Memristive Reservoirs Learn to Learn
This work addresses optimization for neuromorphic hardware, but it is incremental as it builds on prior knowledge about optimal performance in memristive systems.
The paper tackled the challenge of optimizing memristive reservoirs, which have limited electrode controllability, by applying a learn-to-learn framework to identify optimal hyperparameters, resulting in performance aligned with the 'edge of formation' of conductive pathways and enabling mimicry of spiking neuron behavior.
Memristive reservoirs draw inspiration from a novel class of neuromorphic hardware known as nanowire networks. These systems display emergent brain-like dynamics, with optimal performance demonstrated at dynamical phase transitions.

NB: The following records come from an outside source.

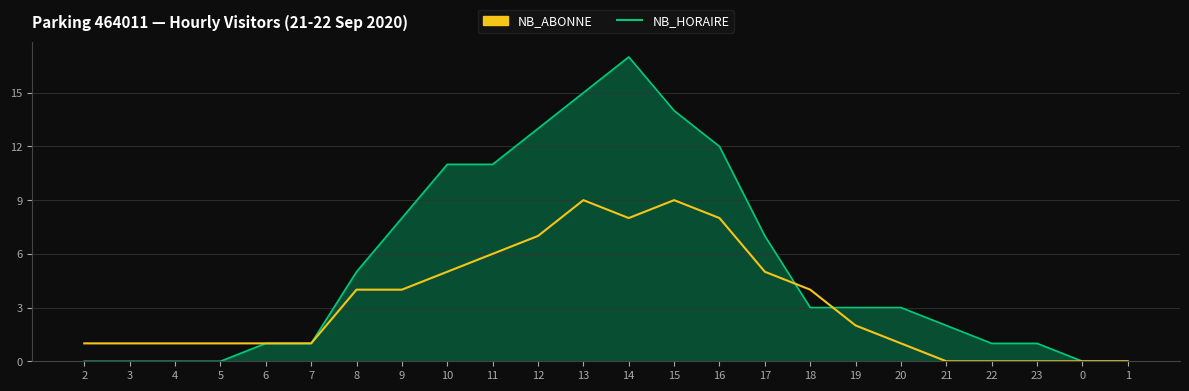

What is the greatest value displayed?

17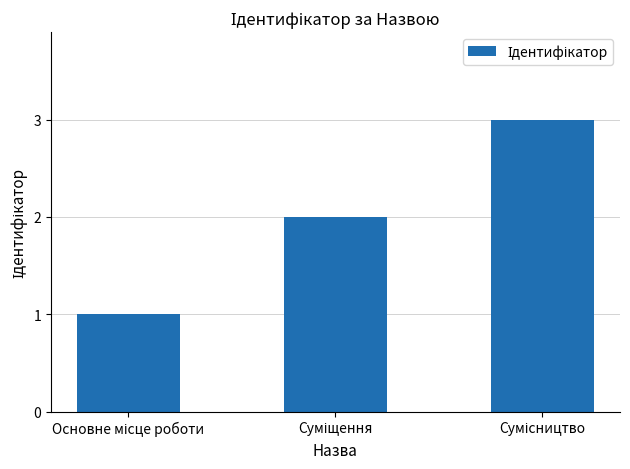

What is the greatest value displayed?

3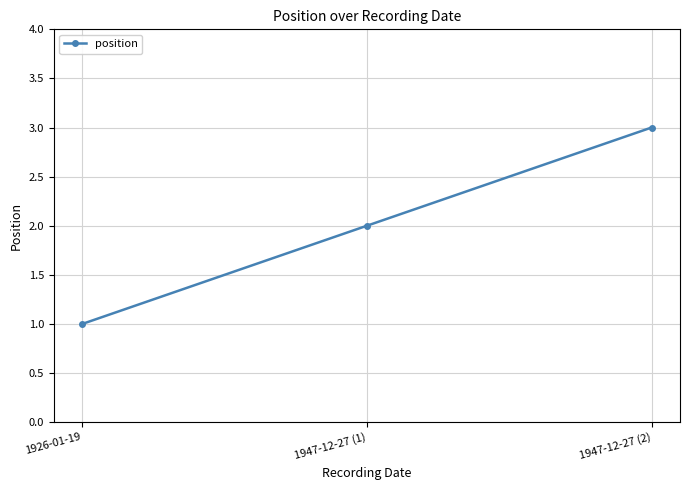

At which category does the chart reach its minimum across all series?

1926-01-19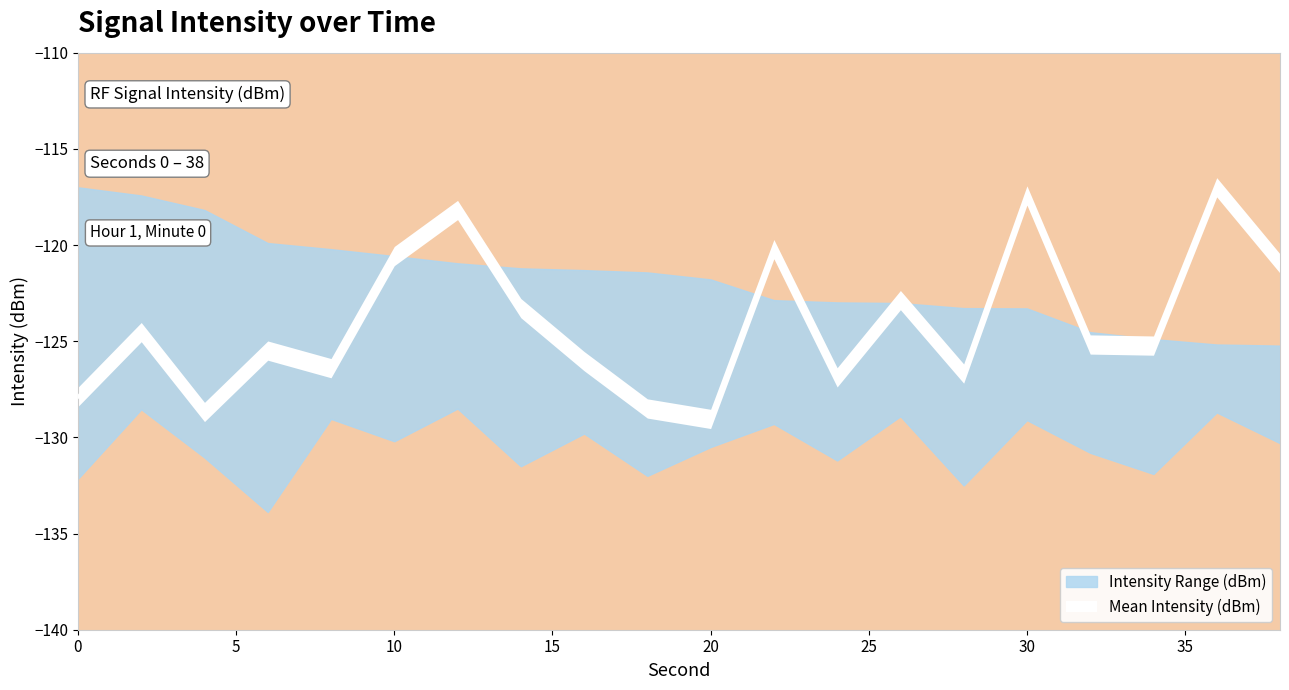

Reading left to right, extract all data points from this chart.

Mean Intensity (dBm): 0=-127.9	2=-124.5	4=-128.7	6=-125.5	8=-126.4	10=-120.6	12=-118.2	14=-123.3	16=-126.0	18=-128.5	20=-129.0	22=-120.2	24=-126.9	26=-122.9	28=-126.7	30=-117.4	32=-125.2	34=-125.2	36=-117.0	38=-121.0
Min Intensity (dBm): 0=-132.2	2=-128.5	4=-131.0	6=-133.9	8=-129.0	10=-130.2	12=-128.5	14=-131.5	16=-129.8	18=-132.0	20=-130.5	22=-129.3	24=-131.2	26=-128.9	28=-132.5	30=-129.1	32=-130.8	34=-131.9	36=-128.7	38=-130.3
Max Intensity (dBm): 0=-117.0	2=-117.4	4=-118.2	6=-119.9	8=-120.2	10=-120.6	12=-120.9	14=-121.2	16=-121.3	18=-121.4	20=-121.8	22=-122.9	24=-123.0	26=-123.0	28=-123.3	30=-123.3	32=-124.5	34=-124.9	36=-125.2	38=-125.2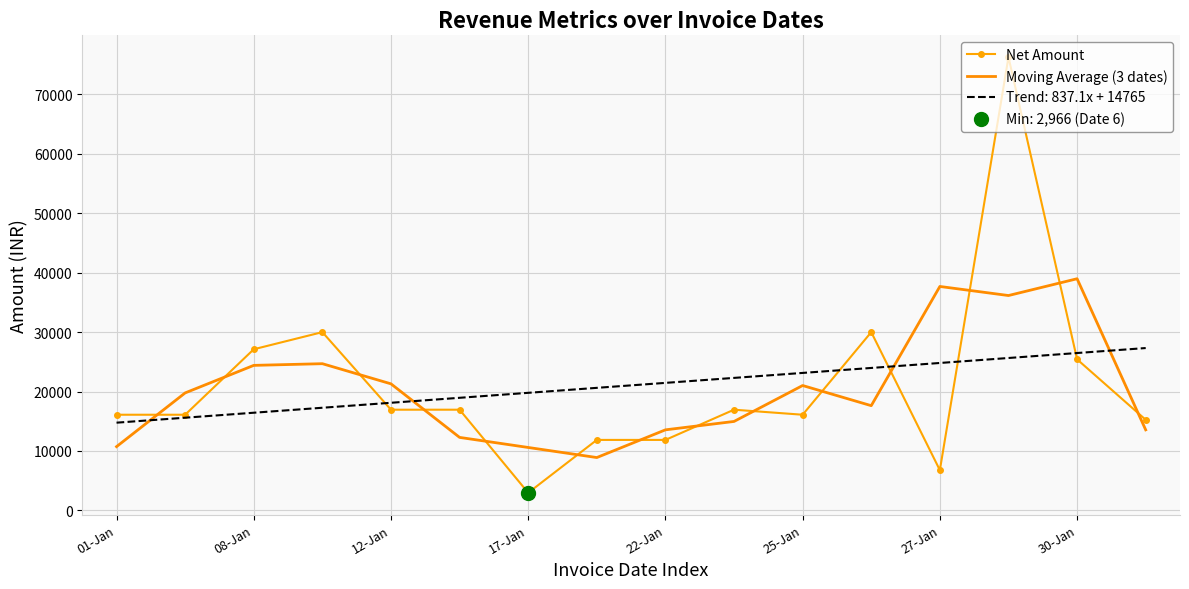

At how many categories does at least one series exceed 42385?

1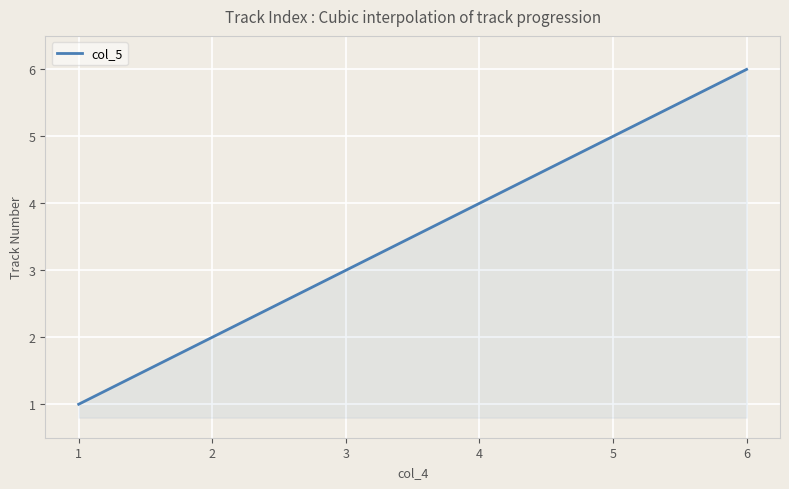

What is the sum of all values?

1050.0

In these networks, a limited number of electrodes are available to modulate system dynamics, in contrast to the global controllability offered by neuromorphic hardware through random access memories. We demonstrate that the learn-to-learn framework can effectively address this challenge in the context of optimization. Using the framework, we successfully identify the optimal hyperparameters for the reservoir. This finding aligns with previous research, which suggests that the optimal performance of a memristive reservoir occurs at the `edge of formation' of a conductive pathway. Furthermore, our results show that these systems can mimic membrane potential behavior observed in spiking neurons, and may serve as an interface between spike-based and continuous processes.